You can't do that with a AFCI. There is nothing that can test them. All we have manufactures' promises that they do work, and we don't know if that is true because they keep coming out with next generation models that have a new wrinkle in the algorithm that won't trip on Panasonic tv power off this time. How do we know they are not writing out arc signatures that are the same as a dangerous arc? WE DON'T.
We do know that AFCIs don't stop a glowing arc, we do know that 120V to ground does not sustain an arc, we do know that the manufactures lied about AFCI capability, and we do know that AFCIs are costing contractors and customers money for no good reason, money that could be better spent on something that will actually save lives.
So I'll ask once again.... then why do you put them in?
Jap>
If they uncover wiring errors, I can live with that, most of those errors a standard GFCi will also uncover. If they won't let you run an appliance that has nothing wrong with it - that is a problem. I have no problem with the intent of reducing the number of electrical fires, lobbying the code making panels to accept them before they are ready was nearly criminal on the manufacturers part, force us to use something that doesn't work as intended, and on top of that what is likely the biggest cause of electrical fires - the "glowing connection" isn't even something they will react to, until it gets to the point that simpler GFCI protection would possibly respond. So far they made a complicated and expensive device that has little benefit for it's cost.That's not what I'm hearing.
Most of what I hear is the complaining about neusance tripping that they have to go back on that somehow embarrasses their egos and the price.

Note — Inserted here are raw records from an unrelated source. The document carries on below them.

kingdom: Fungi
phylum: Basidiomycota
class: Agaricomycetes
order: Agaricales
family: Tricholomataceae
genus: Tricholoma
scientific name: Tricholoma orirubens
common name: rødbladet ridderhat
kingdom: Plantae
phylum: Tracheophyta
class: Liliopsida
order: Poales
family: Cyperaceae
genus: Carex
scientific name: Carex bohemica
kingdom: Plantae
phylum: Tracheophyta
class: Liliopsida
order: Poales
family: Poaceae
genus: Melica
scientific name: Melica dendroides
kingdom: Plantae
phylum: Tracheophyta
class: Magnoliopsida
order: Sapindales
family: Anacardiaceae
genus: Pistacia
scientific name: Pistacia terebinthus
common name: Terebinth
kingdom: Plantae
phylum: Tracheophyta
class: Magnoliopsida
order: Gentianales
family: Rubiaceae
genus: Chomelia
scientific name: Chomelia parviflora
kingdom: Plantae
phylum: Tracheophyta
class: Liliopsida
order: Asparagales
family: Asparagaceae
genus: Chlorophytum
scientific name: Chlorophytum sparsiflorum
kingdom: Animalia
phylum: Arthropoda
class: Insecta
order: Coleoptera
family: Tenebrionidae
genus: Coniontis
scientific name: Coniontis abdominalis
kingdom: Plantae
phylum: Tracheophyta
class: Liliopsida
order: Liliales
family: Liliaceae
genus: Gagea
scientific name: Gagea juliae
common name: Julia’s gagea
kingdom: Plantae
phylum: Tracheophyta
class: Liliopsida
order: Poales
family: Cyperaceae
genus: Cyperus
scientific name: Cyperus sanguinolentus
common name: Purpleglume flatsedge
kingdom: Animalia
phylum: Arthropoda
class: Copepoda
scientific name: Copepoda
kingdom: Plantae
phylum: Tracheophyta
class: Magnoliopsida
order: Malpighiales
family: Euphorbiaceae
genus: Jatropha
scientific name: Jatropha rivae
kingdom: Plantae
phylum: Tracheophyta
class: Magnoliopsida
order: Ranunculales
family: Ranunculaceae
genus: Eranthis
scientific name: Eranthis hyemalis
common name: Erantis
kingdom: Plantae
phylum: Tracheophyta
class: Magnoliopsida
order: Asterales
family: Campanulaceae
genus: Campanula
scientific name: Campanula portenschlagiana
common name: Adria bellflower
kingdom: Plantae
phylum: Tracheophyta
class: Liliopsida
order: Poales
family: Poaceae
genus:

I'd say those 2 things are what makes most dislike them so much, not the fact that it's required.
I guess we don't have as many issues with Arc Fault trips where I'm at.
JAP>
True, they don't prevent fires they respond to a fire.It occurs to me that a sprinkler system isn't a very good fire prevention tool. I don't want it to come on unless there is really a fire in progress.
Go try that and let me know how it works out for you.
JAP>
Current level and time are both factors in when it will trip. Hook your GFCI receptacle to a 100 amp breaker, or maybe a FPE stablock breaker and see if the which trips first.I may have had an odd batch but the last time I took the load side of a GFI Receptacle directly to ground it was enough inrush that it tripped the breaker in the panel as a short circuit without tripping the reset.
Only when I took the load side hot through a load like a soldering gun and then to the EGC did the GFI Trip non violently.
Been a very long time since I tried that so things may be new and improved now.
I'll go and try it again and see what happens.
JAP>
Exactly.
JAP>
Current level and time are both factors in when it will trip. Hook your GFCI receptacle to a 100 amp breaker, or maybe a FPE stablock breaker and see if the which trips first.
And it is just a matter of whether the GFCI receptacle or the circuit breaker would have a faster response time to the conditions, some cases they both may trip, but a breaker with low instantaneous trip setting, like standard 15/20 amp single pole QO series, may respond first in most cases.No need to do that.
User100 called me out in post #105 saying if you took the hot to the EGC that the GFI would trip because it's a ground fault not a short circuit and I was probably meaning to say hot to "noodle" as he referred to it and not EGC.
I meant what I said to begin with.
Most times a direct short from the load side hot of a GFI Receptacle's EGC will bypass the GFI mechanism in the receptacle itself and trip the breaker feeding it.
With an arc much more violent than what you would witness on a simple GFI mechanism trip.